(Problem details)
Taking the entries below, transcribe only the lines starting with the one with "Os nossos valores" and going on through the one with "XEMPLES D'ANNONCES LÉGALES", exactly as written, without the pictures.

(Dataset entries)
-- Opening Marker --

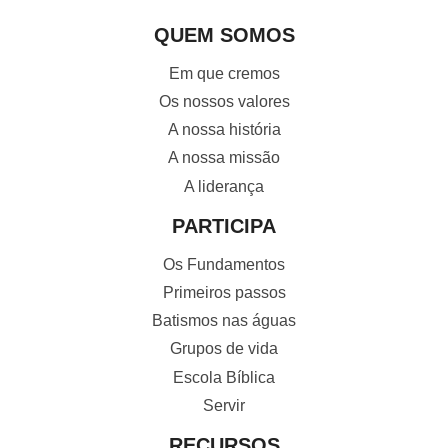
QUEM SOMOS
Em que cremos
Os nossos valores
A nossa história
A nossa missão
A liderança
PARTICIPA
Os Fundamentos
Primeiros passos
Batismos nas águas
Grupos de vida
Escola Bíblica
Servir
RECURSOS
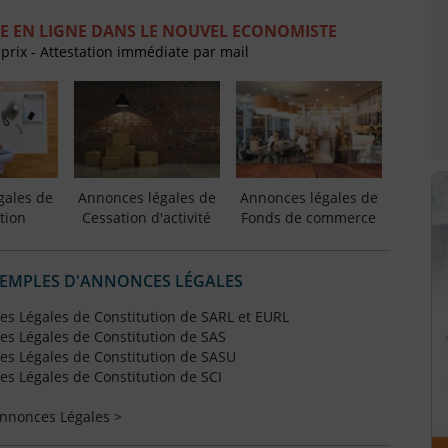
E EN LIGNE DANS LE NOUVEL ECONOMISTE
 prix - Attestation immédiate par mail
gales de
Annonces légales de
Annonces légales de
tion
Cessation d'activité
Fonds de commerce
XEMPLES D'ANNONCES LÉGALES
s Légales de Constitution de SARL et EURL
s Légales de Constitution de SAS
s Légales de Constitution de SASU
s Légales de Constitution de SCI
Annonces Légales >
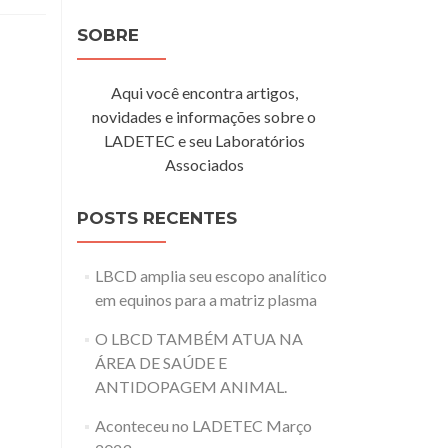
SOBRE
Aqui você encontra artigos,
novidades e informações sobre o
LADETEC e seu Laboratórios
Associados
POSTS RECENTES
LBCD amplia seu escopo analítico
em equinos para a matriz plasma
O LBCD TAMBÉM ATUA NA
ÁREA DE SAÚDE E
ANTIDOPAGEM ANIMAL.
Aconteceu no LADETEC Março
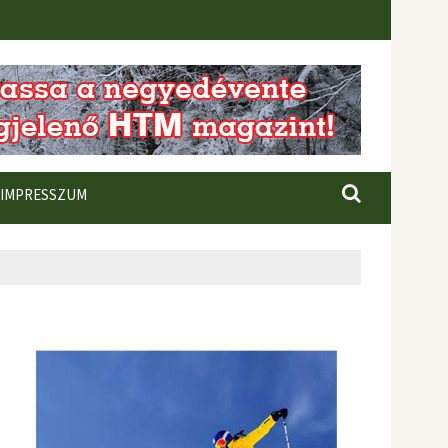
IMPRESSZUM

-- Closing Marker --
-- Opening Marker --

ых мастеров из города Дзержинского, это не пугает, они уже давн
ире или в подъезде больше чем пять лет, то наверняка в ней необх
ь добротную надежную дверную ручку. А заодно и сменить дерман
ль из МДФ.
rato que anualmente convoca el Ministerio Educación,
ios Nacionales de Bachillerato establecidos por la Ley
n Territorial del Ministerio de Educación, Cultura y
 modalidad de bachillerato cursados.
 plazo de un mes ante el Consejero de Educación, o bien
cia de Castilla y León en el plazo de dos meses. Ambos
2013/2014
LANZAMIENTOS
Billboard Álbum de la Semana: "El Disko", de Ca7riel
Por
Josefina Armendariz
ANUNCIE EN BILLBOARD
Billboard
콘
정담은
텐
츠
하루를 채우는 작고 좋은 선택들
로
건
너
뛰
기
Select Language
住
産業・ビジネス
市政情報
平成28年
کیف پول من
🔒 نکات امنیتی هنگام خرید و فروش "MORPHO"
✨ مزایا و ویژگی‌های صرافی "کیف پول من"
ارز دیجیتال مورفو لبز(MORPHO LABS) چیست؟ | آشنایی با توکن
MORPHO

-- Closing Marker --

(Task answer)
Os nossos valores
A nossa história
A nossa missão
A liderança
PARTICIPA
Os Fundamentos
Primeiros passos
Batismos nas águas
Grupos de vida
Escola Bíblica
Servir
RECURSOS
E EN LIGNE DANS LE NOUVEL ECONOMISTE
 prix - Attestation immédiate par mail
gales de
Annonces légales de
Annonces légales de
tion
Cessation d'activité
Fonds de commerce
XEMPLES D'ANNONCES LÉGALES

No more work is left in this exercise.